Last summer my boyfriend had picked up a juvenile pigeon who was very ill and laying in the middle of the sidewalk. He was too old for handfeeding but he didn't get the hang of eating seed for a few weeks even once he got healthy. He follows me all around the apartment and will rest on my shoulder or hand, but being a male he's really aggressive.

The problem is there's not much space in here, and I don't have the room for him to fly around. He doesn't get spooked easily either so I'm very afraid of something bad happening to him or being picked up by a hawk if I were to release him.

Of course I'd love to keep him and I will if no one replies, but if there's a better way for him to live then I hope he becomes a great pet or mate for another pigeon. Hopefully he can go to someone else who can accommodate indoor pigeons!


----------



## Jivu (Feb 1, 2010)

Aw, any pictures? I live in So Cal also, and I happen to have a lonely lady pidge- actually been looking to get her a mate. I'd obviously have to check with my roommates first, but I might be a possible good home for the boy  What's his name?


----------



## pidgeypigeons (Apr 11, 2012)

Jivu said:


> Aw, any pictures? I live in So Cal also, and I happen to have a lonely lady pidge- actually been looking to get her a mate. I'd obviously have to check with my roommates first, but I might be a possible good home for the boy  What's his name?


Oh that would be great! He's a bit noisy, always coos when I walk in the room, so yes let me know if it's alright.

His name is Poe


----------



## Susan (Mar 12, 2008)

I would love to give your guy a home! The mate to one of my female pigeons just died on Sunday. We have a nice aviary in our backyard with about 20 other pigeons. The rest are mated, so I think she's lonely.

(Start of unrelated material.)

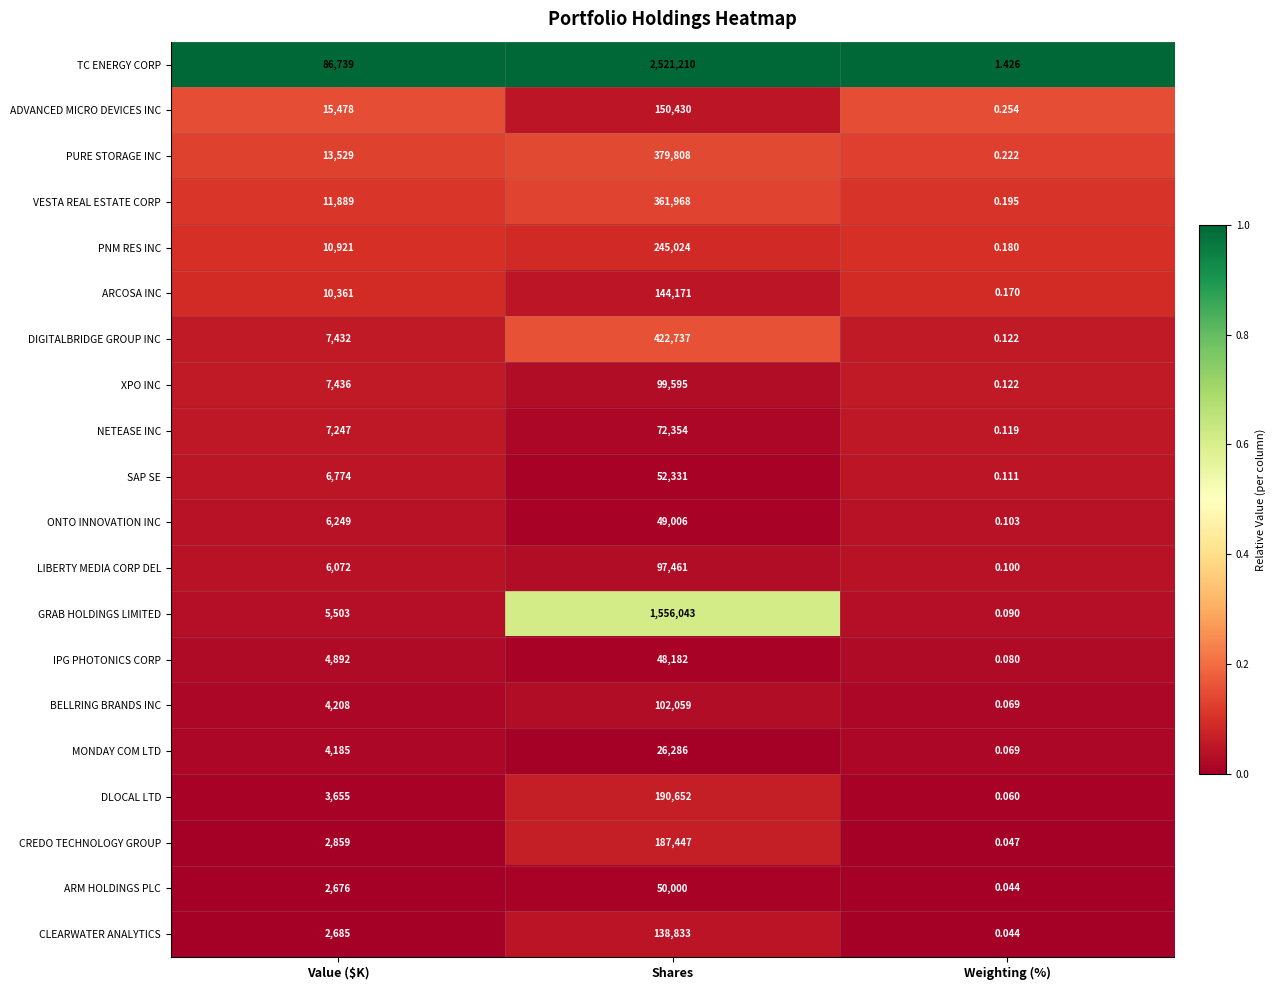

Which series has the widest spread of values?

TC ENERGY CORP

We'll give him a great home with high quality food & fresh water every day. I'm in Culver City. Thanks.


----------



## pidgeypigeons (Apr 11, 2012)

Susan said:


> I would love to give your guy a home! The mate to one of my female pigeons just died on Sunday. We have a nice aviary in our backyard with about 20 other pigeons. The rest are mated, so I think she's lonely. We'll give him a great home with high quality food & fresh water every day. I'm in Culver City. Thanks.


Oh wow! I'd be so glad if you'd take my Poe  The other poster in this thread hasn't responded so I think it's safe to give him to you. I'll PM you


----------



## Jivu (Feb 1, 2010)

Sorry!
Been busy trying to convince my roommates, but I think it is a no go  Got two yeses and one no.
He looks wonderful though, and I really do want to get Miss Stuart a friend at some point.


----------



## pidgeypigeons (Apr 11, 2012)

Jivu said:


> Sorry!
> Been busy trying to convince my roommates, but I think it is a no go  Got two yeses and one no.
> He looks wonderful though, and I really do want to get Miss Stuart a friend at some point.


What a cute name, Poe's "real" name is Sir Poe. They would have made a cute couple 

I understand though, he's a very noisy pigeon and I'm in the same situation having apartment pigeons


----------